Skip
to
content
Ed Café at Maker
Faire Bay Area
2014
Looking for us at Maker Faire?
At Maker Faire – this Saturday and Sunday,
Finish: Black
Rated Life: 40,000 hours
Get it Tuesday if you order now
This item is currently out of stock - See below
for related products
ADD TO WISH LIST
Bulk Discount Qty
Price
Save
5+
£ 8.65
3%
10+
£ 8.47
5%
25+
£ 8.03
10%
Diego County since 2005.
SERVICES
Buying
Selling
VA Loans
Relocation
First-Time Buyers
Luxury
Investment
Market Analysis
● ● ● ●
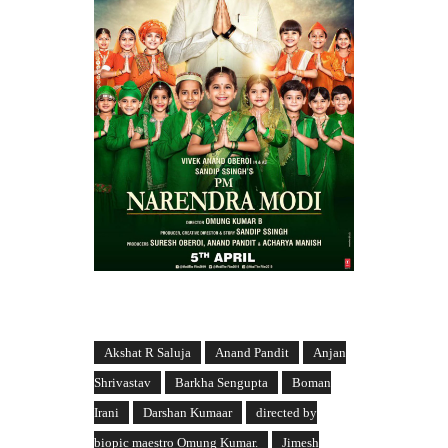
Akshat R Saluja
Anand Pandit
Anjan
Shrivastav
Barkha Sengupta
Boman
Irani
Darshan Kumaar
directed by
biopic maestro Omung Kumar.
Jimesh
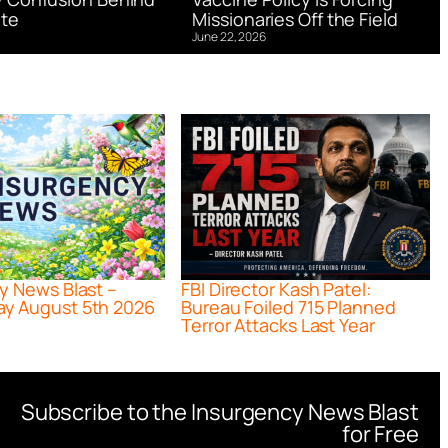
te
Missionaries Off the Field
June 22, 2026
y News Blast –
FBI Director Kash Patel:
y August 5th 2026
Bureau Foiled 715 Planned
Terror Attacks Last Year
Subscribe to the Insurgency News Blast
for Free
● ● ● ●
**WHAT YOU WILL DO**
Using the entries above, give again exactly the lines from the line holding "This item is" through the line holding "Market Analysis". Include both end lines and nothing else.

**EXERCISE OUTPUT**
This item is currently out of stock - See below
for related products
ADD TO WISH LIST
Bulk Discount Qty
Price
Save
5+
£ 8.65
3%
10+
£ 8.47
5%
25+
£ 8.03
10%
Diego County since 2005.
SERVICES
Buying
Selling
VA Loans
Relocation
First-Time Buyers
Luxury
Investment
Market Analysis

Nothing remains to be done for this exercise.